In this April 20, 2016 file photo, customers buy products at the Harvest Medical Marijuana Dispensary in San Francisco. California's lopsided U.S. Senate is nearing a historic end and voters are pondering a long list of ballot questions that could legalize marijuana, end the death penalty and slap cigarette smokers with a $2-a-pack tax increase.

In this April 20, 2016 file photo, customers buy products at the Harvest Medical Marijuana Dispensary in San Francisco. California's lopsided U.S. Senate is nearing a historic end and voters are pondering a long list of ballot questions that could legalize marijuana, end the death penalty and slap cigarette smokers with a $2-a-pack tax increase.

3 states OK recreational pot; 2 toughen gun control laws

NEW YORK — California, Massachusetts and Nevada voted to legalize the recreational use of marijuana, giving a huge boost to the campaign to allow pot nationwide. Six more states also voted on marijuana measures, while voters in California and Washington state toughened gun control laws.

In Nebraska, voters reinstated the death penalty, reversing the Legislature’s decision last year to repeal capital punishment. Nebraska has not executed an inmate since 1997; 10 men currently sit on death row.

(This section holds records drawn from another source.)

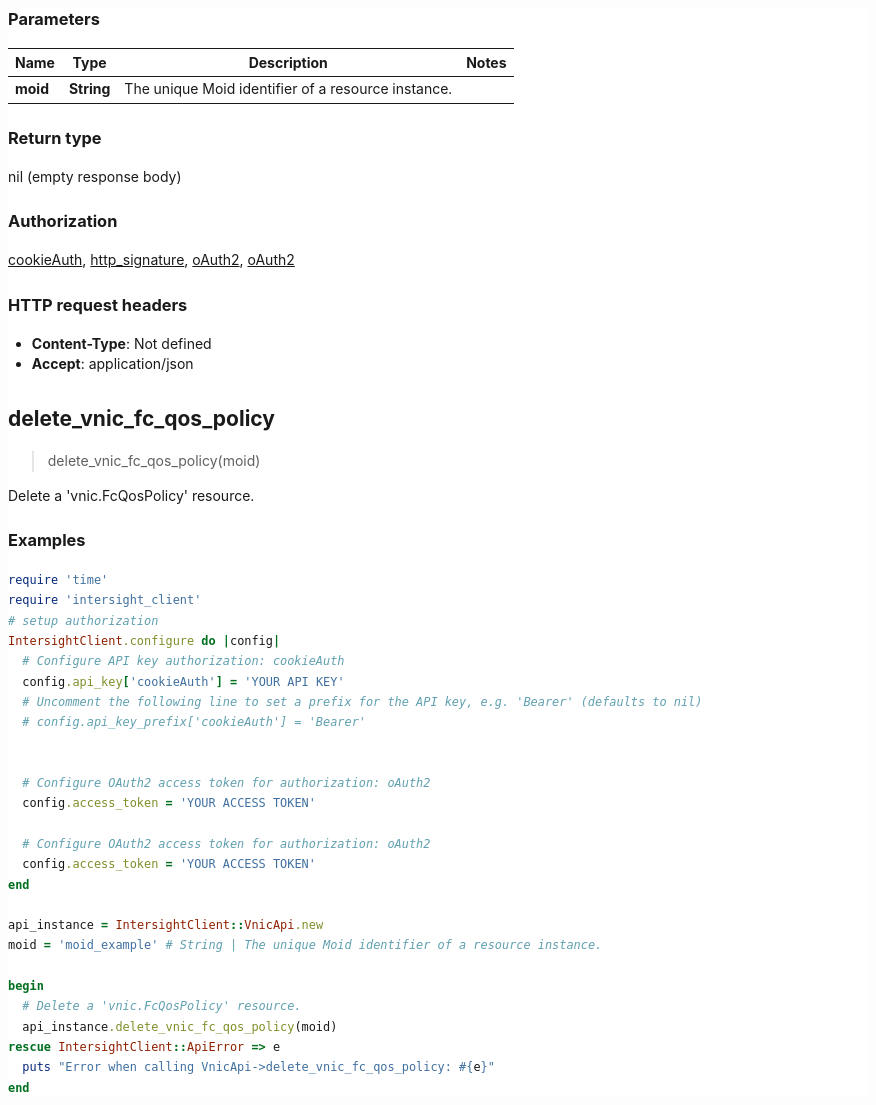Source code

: ### Parameters

| Name | Type | Description | Notes |
| ---- | ---- | ----------- | ----- |
| **moid** | **String** | The unique Moid identifier of a resource instance. |  |

### Return type

nil (empty response body)

### Authorization

[cookieAuth](../README.md#cookieAuth), [http_signature](../README.md#http_signature), [oAuth2](../README.md#oAuth2), [oAuth2](../README.md#oAuth2)

### HTTP request headers

- **Content-Type**: Not defined
- **Accept**: application/json


## delete_vnic_fc_qos_policy

> delete_vnic_fc_qos_policy(moid)

Delete a 'vnic.FcQosPolicy' resource.

### Examples

```ruby
require 'time'
require 'intersight_client'
# setup authorization
IntersightClient.configure do |config|
  # Configure API key authorization: cookieAuth
  config.api_key['cookieAuth'] = 'YOUR API KEY'
  # Uncomment the following line to set a prefix for the API key, e.g. 'Bearer' (defaults to nil)
  # config.api_key_prefix['cookieAuth'] = 'Bearer'


  # Configure OAuth2 access token for authorization: oAuth2
  config.access_token = 'YOUR ACCESS TOKEN'

  # Configure OAuth2 access token for authorization: oAuth2
  config.access_token = 'YOUR ACCESS TOKEN'
end

api_instance = IntersightClient::VnicApi.new
moid = 'moid_example' # String | The unique Moid identifier of a resource instance.

begin
  # Delete a 'vnic.FcQosPolicy' resource.
  api_instance.delete_vnic_fc_qos_policy(moid)
rescue IntersightClient::ApiError => e
  puts "Error when calling VnicApi->delete_vnic_fc_qos_policy: #{e}"
end
```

In all, there were more than 150 measures appearing on statewide ballots. California led the pack with 17 ballot questions, including one that would require actors in porn movies to wear condoms during filming of sexual intercourse. Another would ban single-use plastic grocery bags.

In all, five states considered whether to legalize the recreational use of marijuana. Arizonans defeated the measure in their state. The outcome in Maine was too close to call early Wednesday.

Overall, the results were hailed as historic by legalization activists, given that California is the most populous state. Massachusetts became the first state east of the Rockies to join the movement.

Voters in Arkansas, Florida and North Dakota approved measures allowing marijuana use for medical purposes. Montanans voted on whether to ease restrictions on an existing medical marijuana law.

Florida, where the pot measure was backed by 71 percent of the voters, and Arkansas became the first states in the South with full-scale medical marijuana programs, which exist in 25 other states.

Collectively, it was the closest the U.S. has ever come to a national referendum on marijuana, which remains prohibited under federal law.

“These votes send a clear message to federal officials that it’s time to stop arresting and incarcerating marijuana users,” said Rob Kampia, executive director of the pro-legalization Marijuana Policy Project.

The outcome will more than triple the number of Americans living in states where recreational pot is legal. The jurisdictions where that’s already the case — Alaska, Colorado, Oregon, Washington state and the District of Columbia — have less than 6 percent of the population.

Another hot-button issue — gun control — was on the ballot in four states, including California, which already has some of the nation’s toughest gun-related laws. Voters there approved a measure that will outlaw possession of large-capacity ammunition magazines, require permits to buy ammunition and extend California’s unique program that allows authorities to seize firearms from owners who bought guns legally but are no longer allowed to own them.

Washington state approved a ballot measure that will allow judges to issue orders temporarily seizing guns from individuals who are deemed a threat.

In Maine and Nevada, a group founded by former New York City Mayor Michael Bloomberg spent millions promoting ballot measures that would require background checks on nearly all gun sales and transfers. Both contests were too close to call early Wednesday.

Supporters say the expanded background checks would close gaps in the federal system that allow felons, domestic abusers and the mentally ill to buy firearms from private sellers at gun shows and online without a background check.

Nebraska was one of three states voting on capital punishment. California had two competing measures on its ballot, one repealing its rarely used death penalty and the other speeding up appeals so convicted murderers are actually executed.

Oklahoma residents approved a measure to make it harder to abolish capital punishment. It seeks to ensure the state has a way to execute prisoners even if a given method is blocked.

Colorado voters approved a measure that will allow physicians to assist a terminally ill person in dying. That’s already a practice in five other states. Coloradans defeated a proposal that would have set up the nation’s first universal health care system.

Among the other topics addressed by ballot measures:

— MINIMUM WAGE: Arizona, Colorado and Maine voters approved measures phasing in a $12 minimum hourly wages by 2020. In Washington state, where the minimum wage is $9.47 an hour, voters approved a measure raising that to $13.50 an hour by 2020. The federal minimum wage is $7.25 an hour.

—BILINGUAL EDUCATION: California voters repealed a nearly two-decade-old law that limited bilingual education in public schools.

— TAX HIKES: Oregon voters defeated a measure that would have imposed a 2.5 percent tax on corporate sales that exceed $25 million. Washington voters rejected a plan to promote cleaner energy by imposing a tax of $25 per metric ton on carbon emissions from fossil fuels such as gasoline, coal and natural gas.

— TOBACCO TAXES: Voters in Colorado, Missouri and North Dakota rejected proposals to raise taxes on cigarettes and other tobacco products. Californians approved a measure that raises cigarette prices by $2 a pack and places new taxes on electronic cigarettes.